I was 14 when she died, and after that I didn’t care who found out. I told my father a few months later. I had met this guy who was 18 and we started spending a lot of time together. My father sensed something was odd, so I told him that I was gay. We talked for hours. He went back and forth between telling me it was a phase and then reciting a list of all the people in history whom he knew were gay.
It was like he was processing everything and was thinking it out loud, but it was pretty much the same when he found out I was HIV positive. He said, “You’re my son, I love you and nothing is going to change that.”
Tell us about Sean Sasser.
We met at the March on Washington [for LGBT rights]. I had given a keynote address at a conference that he attended, and he came up afterward and told me how much he liked it.
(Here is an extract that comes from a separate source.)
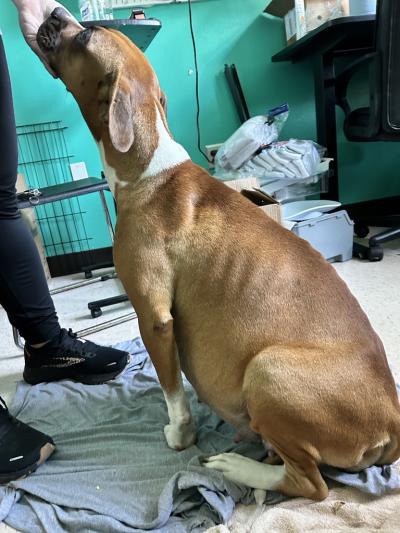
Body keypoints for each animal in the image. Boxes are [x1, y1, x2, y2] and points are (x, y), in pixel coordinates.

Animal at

He was an AIDS educator too.
Sean is the first HIV-positive person I’ve dated. And one of the things I loved was that when I first started talking to him, talking about my feelings, the changes in my body, how I react to the education, I could tell in his eyes, in his mouth, he knew exactly what I meant.
It’s harder because now I’m not only dealing with my disease, I’m dealing with his. I have this person whom I adore, and I now have to spend time thinking that he can get sick. Before, all the focus was on me.
I’m now in an intense environment, which makes everything in my life that much more important. I don’t have time to deal with bullshit, with games. I have to cut through things faster than other people. So does he. I’m not being cocky. I’m being efficient.
You credit this efficiency to having HIV?
Without a doubt. HIV has given me a lot of freedom.
[If you] say this is not acceptable in my life, I don’t want it, I don’t have room for it—if that’s what you’re bringing to the table—[then] I don’t have room for you either. It has given me the freedom to take more risks.
My life is being threatened every day. I’m dealing with AIDS, so I know I can deal with anything.